To confirm their success, Commission people have described the process as a “validation” procedure, and respondents have been assured by the Commission boss, Michael Lennon, that they will get a chance to participate in it, to see that their recommendations have been ‘validated’. But, clearly, thousands of respondents won’t be heard. There will be no ‘validation’ for them.
For the winners, there’s to be a new “administrative protocol” (his words) defining a procedure for late-stage amendment. Unfortunately, this protocol was not spelled out in the June booklet. Who gets to participate? What are the rules? Is it transparent? Can losers appeal? To whom?
Today’s new streetscapes
Now to answer the questions posed at the top. Fewer trees in tiny front yards of narrow land plots on hot, car-choked streets will be just one outcome of the new code allowances affecting many thousands of future suburban residential sites. These are actually very minor examples of the consequences of the changes to planning rules pursuing high-density developments in residential streets, with many requiring no off-street parking spaces. But they are deeply symbolic.

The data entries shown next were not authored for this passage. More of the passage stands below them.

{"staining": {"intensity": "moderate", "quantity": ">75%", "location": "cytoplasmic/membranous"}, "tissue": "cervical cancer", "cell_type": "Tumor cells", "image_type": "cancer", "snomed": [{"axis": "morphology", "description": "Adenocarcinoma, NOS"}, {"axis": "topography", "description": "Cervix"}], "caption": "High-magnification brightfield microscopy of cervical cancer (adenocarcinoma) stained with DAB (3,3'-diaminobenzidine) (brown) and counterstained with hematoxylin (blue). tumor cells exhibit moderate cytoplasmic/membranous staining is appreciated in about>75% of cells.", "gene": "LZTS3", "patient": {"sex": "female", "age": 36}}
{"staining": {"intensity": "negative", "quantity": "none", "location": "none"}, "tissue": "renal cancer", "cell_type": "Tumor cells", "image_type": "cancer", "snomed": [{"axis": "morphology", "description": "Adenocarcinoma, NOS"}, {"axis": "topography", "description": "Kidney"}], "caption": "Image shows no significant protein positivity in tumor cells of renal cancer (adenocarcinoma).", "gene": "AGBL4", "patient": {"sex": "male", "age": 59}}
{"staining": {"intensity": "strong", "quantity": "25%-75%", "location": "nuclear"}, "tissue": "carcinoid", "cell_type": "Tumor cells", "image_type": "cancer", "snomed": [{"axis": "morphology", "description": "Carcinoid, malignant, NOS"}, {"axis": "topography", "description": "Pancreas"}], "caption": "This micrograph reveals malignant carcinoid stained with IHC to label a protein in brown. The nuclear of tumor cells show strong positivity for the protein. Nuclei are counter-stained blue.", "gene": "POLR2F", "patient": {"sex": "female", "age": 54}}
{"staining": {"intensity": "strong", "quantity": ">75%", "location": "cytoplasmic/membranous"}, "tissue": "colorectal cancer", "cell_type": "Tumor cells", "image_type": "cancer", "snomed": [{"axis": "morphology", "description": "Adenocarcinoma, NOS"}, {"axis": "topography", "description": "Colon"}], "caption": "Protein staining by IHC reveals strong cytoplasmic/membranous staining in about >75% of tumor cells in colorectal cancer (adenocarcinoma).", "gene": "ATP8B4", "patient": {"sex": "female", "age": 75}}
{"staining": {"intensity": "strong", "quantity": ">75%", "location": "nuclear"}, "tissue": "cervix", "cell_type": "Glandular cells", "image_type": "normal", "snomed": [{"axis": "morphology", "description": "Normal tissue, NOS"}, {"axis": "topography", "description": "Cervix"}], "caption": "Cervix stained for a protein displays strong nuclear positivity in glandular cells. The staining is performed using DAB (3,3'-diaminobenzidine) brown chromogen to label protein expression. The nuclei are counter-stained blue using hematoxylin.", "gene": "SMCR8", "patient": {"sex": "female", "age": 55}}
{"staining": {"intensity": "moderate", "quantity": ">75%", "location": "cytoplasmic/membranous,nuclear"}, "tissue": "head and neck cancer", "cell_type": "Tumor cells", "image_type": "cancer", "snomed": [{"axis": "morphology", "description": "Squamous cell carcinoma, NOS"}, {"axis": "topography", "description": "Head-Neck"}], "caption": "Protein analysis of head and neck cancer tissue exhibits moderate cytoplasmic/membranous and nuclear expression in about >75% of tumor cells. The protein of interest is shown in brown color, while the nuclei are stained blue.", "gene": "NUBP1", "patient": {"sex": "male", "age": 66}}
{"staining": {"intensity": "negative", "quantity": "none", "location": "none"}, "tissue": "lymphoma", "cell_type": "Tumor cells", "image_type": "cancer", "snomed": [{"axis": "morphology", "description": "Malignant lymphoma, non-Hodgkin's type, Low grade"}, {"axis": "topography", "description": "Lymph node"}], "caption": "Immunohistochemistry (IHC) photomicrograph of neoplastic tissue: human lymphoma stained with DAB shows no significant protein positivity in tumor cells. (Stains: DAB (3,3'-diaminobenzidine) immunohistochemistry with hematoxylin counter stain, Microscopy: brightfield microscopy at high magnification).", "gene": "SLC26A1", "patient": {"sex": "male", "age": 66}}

For tens of thousands of families, some of whom would have been among the 1790 submission authors or the 1446 others, this simple scenario represents a very real loss to the fabric of suburban life and reminds them daily of how, whichever way they voted in the 2018 state election, that’s their urban future. That June 2020 booklet might have catalogued ‘What we have heard’ but there was never any guarantee about ‘what we plan to amend’.
Ash Whitefly is Executive Director of the Adelaide Whitefly Institute of Diplomatic Studies.